Compliance & Regulation
A new documentary that recently aired on PBS raises questions about why prosecutors targeted a small bank after the financial crisis and left bigger institutions untouched.
SINCE THE FINANCIAL CRISIS HAS ended, the public has struggled to make sense of why big-bank CEOs weren’t pursued for their role in originating and selling faulty mortgages on a massive scale.
A new PBS “Frontline” documentary that aired last month, “Abacus: Small Enough to Jail,” may reignite those questions. It tells the story of Thomas Sung, a Chinese immigrant and attorney who started a bank in Chinatown that became the only U.S. bank indicted for mortgage fraud related to the 2008 crisis.
The documentary raises the question of why New York officials devoted five years to prosecuting the $300 million-asset Abacus Federal Savings Bank for 30 mortgages with alleged fake documentation, but didn’t go after the many large banks that originated thousands of fraudulent home loans.
“There was this notion that we couldn’t bring criminal action against them because the collateral consequences of an institution that was so large, so internationally connected, that indicting them or bringing criminal charges against them could wreck the entire financial system,” Neil Barofsky, former head of mortgage fraud at the U.S. Attorney’s Office in New York, says in the program.
The program is sympathetic to Sung and his three daughters, who work at the bank and fought the case alongside him. Sung is shown watching “It’s a Wonderful Life” with his wife, speaking of the movie’s hero, small-town banker George Bailey, as an inspiration, and strategizing with his daughters. The cameras frequently cut to scenes of street life in Chinatown.
Even so, the documentary takes a deep dive into the charges brought against the bank and interviews Cyrus Vance, the New
York district attorney, and colleagues who worked on the case. It also features a juror in the trial who thought the bank should have been found guilty.
THE CASE AGAINST ABACUS
The DA’s office charged that the bank defrauded Fannie Mae by submitting mortgages with fraudulent documents.

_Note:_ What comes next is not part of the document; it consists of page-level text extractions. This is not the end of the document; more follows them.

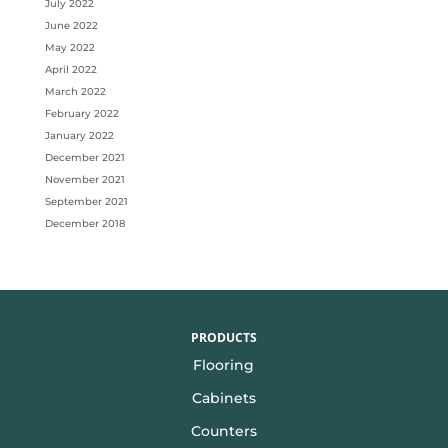
July 2022
June 2022
May 2022
April 2022
March 2022
February 2022
January 2022
December 2021
November 2021
September 2021
December 2018
PRODUCTS
Flooring
Cabinets
Counters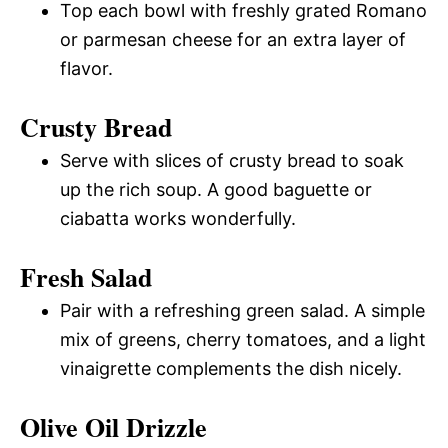
Top each bowl with freshly grated Romano
or parmesan cheese for an extra layer of
flavor.
Crusty Bread
Serve with slices of crusty bread to soak
up the rich soup. A good baguette or
ciabatta works wonderfully.
Fresh Salad
Pair with a refreshing green salad. A simple
mix of greens, cherry tomatoes, and a light
vinaigrette complements the dish nicely.
Olive Oil Drizzle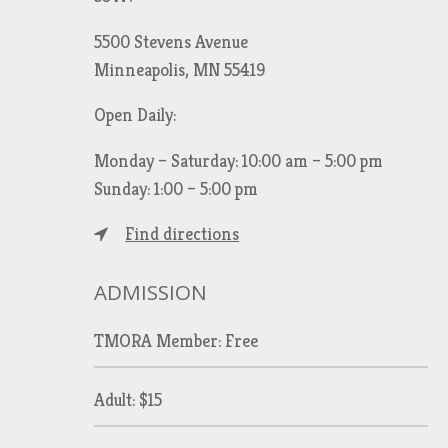
5500 Stevens Avenue
Minneapolis, MN 55419
Open Daily:
Monday – Saturday: 10:00 am – 5:00 pm
Sunday: 1:00 – 5:00 pm
Find directions
ADMISSION
TMORA Member: Free
Adult: $15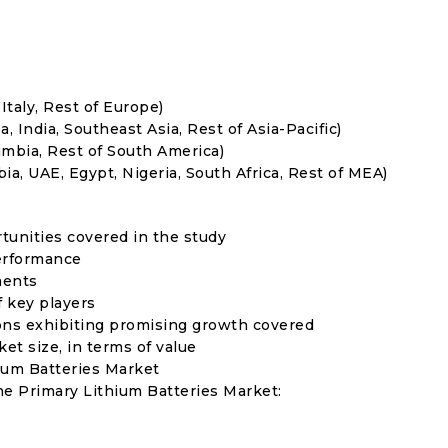
Italy, Rest of Europe)
, India, Southeast Asia, Rest of Asia-Pacific)
umbia, Rest of South America)
ia, UAE, Egypt, Nigeria, South Africa, Rest of MEA)
rtunities covered in the study
erformance
ments
f key players
ons exhibiting promising growth covered
ket size, in terms of value
hium Batteries Market
he Primary Lithium Batteries Market: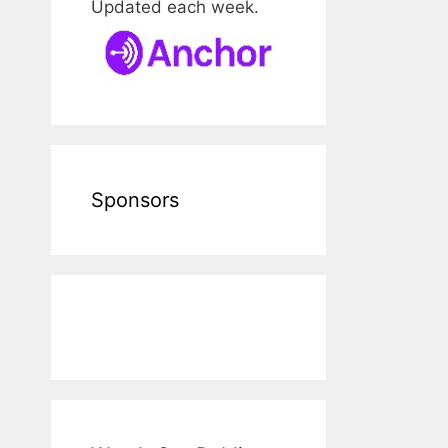
Updated each week.
Sponsors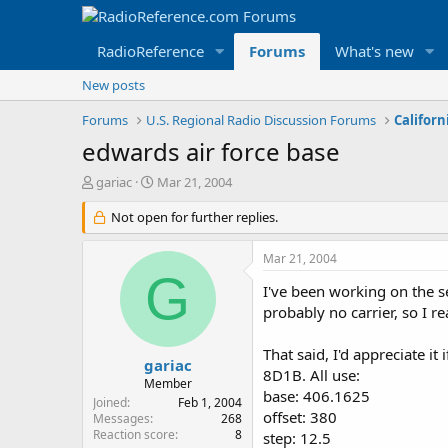
RadioReference
Forums
What's new
New posts
Forums
U.S. Regional Radio Discussion Forums
Californ
edwards air force base
T
S
gariac
Mar 21, 2004
h
t
r
Not open for further replies.
a
e
r
a
t
Mar 21, 2004
d
d
G
s
a
I've been working on the s
t
t
probably no carrier, so I re
a
e
r
That said, I'd appreciate i
t
gariac
8D1B. All use:
e
Member
base: 406.1625
r
Joined
Feb 1, 2004
offset: 380
Messages
268
Reaction score
8
step: 12.5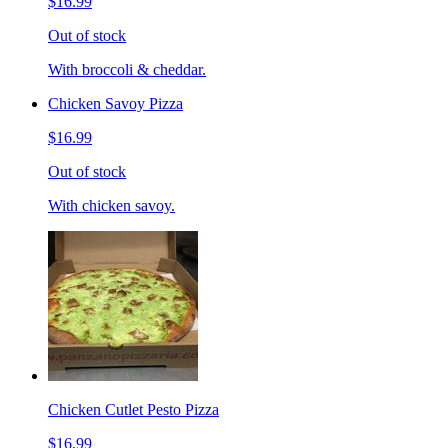
$16.99
Out of stock
With broccoli & cheddar.
Chicken Savoy Pizza
$16.99
Out of stock
With chicken savoy.
Chicken Cutlet Pesto Pizza
$16.99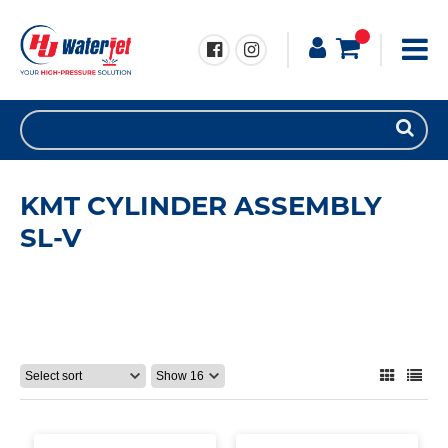
KMT CYLINDER ASSEMBLY
SL-V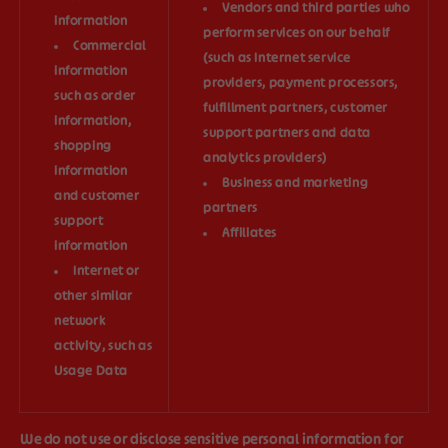
Vendors and third parties who
information
perform services on our behalf
Commercial
(such as Internet service
information
providers, payment processors,
such as order
fulfillment partners, customer
information,
support partners and data
shopping
analytics providers)
information
Business and marketing
and customer
partners
support
Affiliates
information
Internet or
other similar
network
activity, such as
Usage Data
We do not use or disclose sensitive personal information for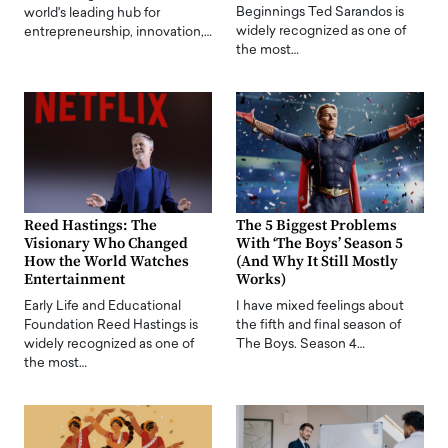
Beginnings Ted Sarandos is
world's leading hub for
widely recognized as one of
entrepreneurship, innovation,…
the most…
Reed Hastings: The
The 5 Biggest Problems
Visionary Who Changed
With ‘The Boys’ Season 5
How the World Watches
(And Why It Still Mostly
Entertainment
Works)
Early Life and Educational
I have mixed feelings about
Foundation Reed Hastings is
the fifth and final season of
widely recognized as one of
The Boys. Season 4…
the most…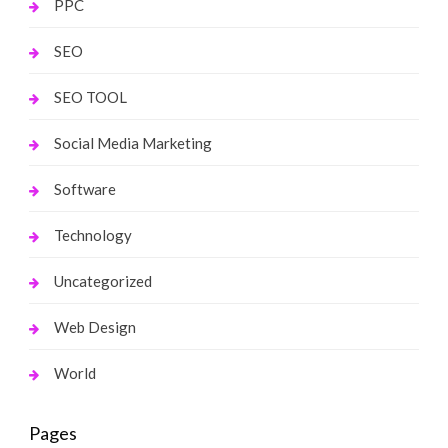
PPC
SEO
SEO TOOL
Social Media Marketing
Software
Technology
Uncategorized
Web Design
World
Pages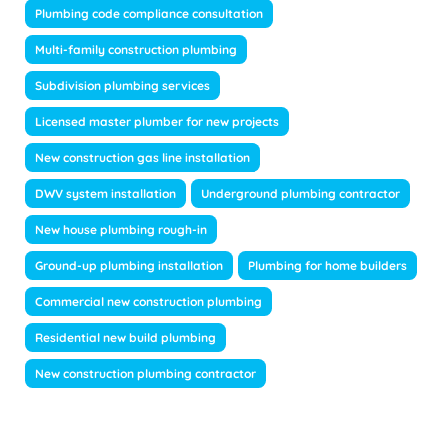
Plumbing code compliance consultation
Multi-family construction plumbing
Subdivision plumbing services
Licensed master plumber for new projects
New construction gas line installation
DWV system installation
Underground plumbing contractor
New house plumbing rough-in
Ground-up plumbing installation
Plumbing for home builders
Commercial new construction plumbing
Residential new build plumbing
New construction plumbing contractor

In December 2009, the bank’s president, Jill Sung, caught a loan officer, Ken Yu, accepting a “tip” from a customer and committing fraud. She fired him the same day and hired an outside consultant, a former federal prosecutor, to investigate.
The investigation uncovered misconduct of two other loan officers. “Nothing at the level of Ken Yu, but we fired them nonetheless,” Jill Sung says in the program.

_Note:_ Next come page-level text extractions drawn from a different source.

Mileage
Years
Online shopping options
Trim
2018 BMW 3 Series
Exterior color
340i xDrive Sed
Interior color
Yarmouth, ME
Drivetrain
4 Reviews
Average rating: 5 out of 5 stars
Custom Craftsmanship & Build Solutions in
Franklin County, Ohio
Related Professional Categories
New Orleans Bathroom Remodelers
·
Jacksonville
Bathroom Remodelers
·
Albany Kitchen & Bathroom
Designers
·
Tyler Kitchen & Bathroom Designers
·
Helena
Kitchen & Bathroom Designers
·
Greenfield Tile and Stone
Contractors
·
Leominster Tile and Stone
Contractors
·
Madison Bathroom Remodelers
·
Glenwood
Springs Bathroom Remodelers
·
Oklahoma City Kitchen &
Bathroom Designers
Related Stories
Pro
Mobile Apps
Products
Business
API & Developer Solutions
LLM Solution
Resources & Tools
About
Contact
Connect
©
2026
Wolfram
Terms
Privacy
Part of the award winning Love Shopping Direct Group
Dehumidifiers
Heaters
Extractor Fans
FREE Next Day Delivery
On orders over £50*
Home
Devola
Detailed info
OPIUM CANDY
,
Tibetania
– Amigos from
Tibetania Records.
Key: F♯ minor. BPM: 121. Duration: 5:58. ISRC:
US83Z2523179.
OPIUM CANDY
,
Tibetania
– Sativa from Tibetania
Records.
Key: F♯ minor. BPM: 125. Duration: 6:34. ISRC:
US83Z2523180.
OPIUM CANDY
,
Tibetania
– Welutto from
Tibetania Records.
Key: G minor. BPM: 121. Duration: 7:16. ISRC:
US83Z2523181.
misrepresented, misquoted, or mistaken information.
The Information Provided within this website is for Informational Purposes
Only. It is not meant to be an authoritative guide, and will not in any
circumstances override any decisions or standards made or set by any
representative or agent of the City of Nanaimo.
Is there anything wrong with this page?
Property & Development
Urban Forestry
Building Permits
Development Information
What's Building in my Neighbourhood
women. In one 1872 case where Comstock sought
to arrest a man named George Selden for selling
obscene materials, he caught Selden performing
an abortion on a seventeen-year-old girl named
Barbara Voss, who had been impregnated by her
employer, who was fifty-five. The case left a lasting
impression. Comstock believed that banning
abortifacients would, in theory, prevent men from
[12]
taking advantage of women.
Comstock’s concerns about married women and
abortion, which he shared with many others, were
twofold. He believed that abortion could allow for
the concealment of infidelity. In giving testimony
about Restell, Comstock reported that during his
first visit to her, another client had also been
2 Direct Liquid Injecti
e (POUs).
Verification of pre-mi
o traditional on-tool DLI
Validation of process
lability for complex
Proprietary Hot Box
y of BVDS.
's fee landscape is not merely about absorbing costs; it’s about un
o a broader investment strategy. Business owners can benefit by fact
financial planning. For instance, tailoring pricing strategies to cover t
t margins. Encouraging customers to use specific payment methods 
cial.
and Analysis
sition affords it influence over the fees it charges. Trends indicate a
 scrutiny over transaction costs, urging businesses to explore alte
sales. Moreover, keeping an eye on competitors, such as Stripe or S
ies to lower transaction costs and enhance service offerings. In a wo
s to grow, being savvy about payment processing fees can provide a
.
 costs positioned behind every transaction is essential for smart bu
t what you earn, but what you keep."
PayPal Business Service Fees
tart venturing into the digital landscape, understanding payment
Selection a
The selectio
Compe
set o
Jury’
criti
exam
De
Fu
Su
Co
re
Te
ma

The bank’s management also reported the finding to Abacus’ regulator at the time, the Office of Thrift Supervision. A borrower complained about stolen money. The bank suggested she file a complaint with the police.
The district attorney investigated the case and found irregularities in the bank’s loans. For instance, some loans were backed with “gifts” that turned out to be a borrower handing a loan officer $9,000 in cash and the loan officer writing a check for the amount and using it to back the loan. (Many Chinatown businesses are cashbased and do not report all their earnings to the IRS. The bank saw its role as a provider of credit, not as an enforcer for the IRS.)
The DA’s office determined that the loan office was thoroughly corrupt, and saw the bank as legally responsible.
It indicted 19 employees of the bank and staged a chain-gang-style photo op for New York journalists, with the employees all handcuffed to each other and paraded to the courtroom in front of photographers. The announcement led to a run on the bank and customers withdrew $44 million, putting the bank into a liquidity crisis.
Thomas Sung approached customers on the line, shook their hands and said, “I’m here.” The run subsided. People came back and deposited money. Abacus fought the indictment in court.
FIVE YEARS AND $10M LATER
The DA’s office made Ken Yu its star witness. The documentary makes the case that Yu repeatedly perjured himself on the stand, changing his story and contradicting himself. The jury struggled to understand how much bank management knew about the fraud.
During the five-year period of the alleged fraud, Abacus sold 3,000 mortgages to Fannie Mae. A total of nine defaulted.
All the loans cited in the case continue to perform or have been paid off.
In the end, after a five-year investigation and a lengthy trial, the jury acquitted the bank and its managers. Ken Yu served six months in jail.
The litigation cost the bank about $ 10 million.
Asked if the case against Abacus might have been racially motivated, Vance says in the show, “I felt that our handling of the bank was consistent with how we would have handled the bank if we were investigating a bank that serviced a South American community or the Indian community.”
The case matters because what happened to Abacus continues. Small, weak targets get handcuffed and jailed.
Large banks commit wrongdoing on a huge scale and may get fined, but their executives often go unpunished, no matter how severe the crimes or how numerous the victims.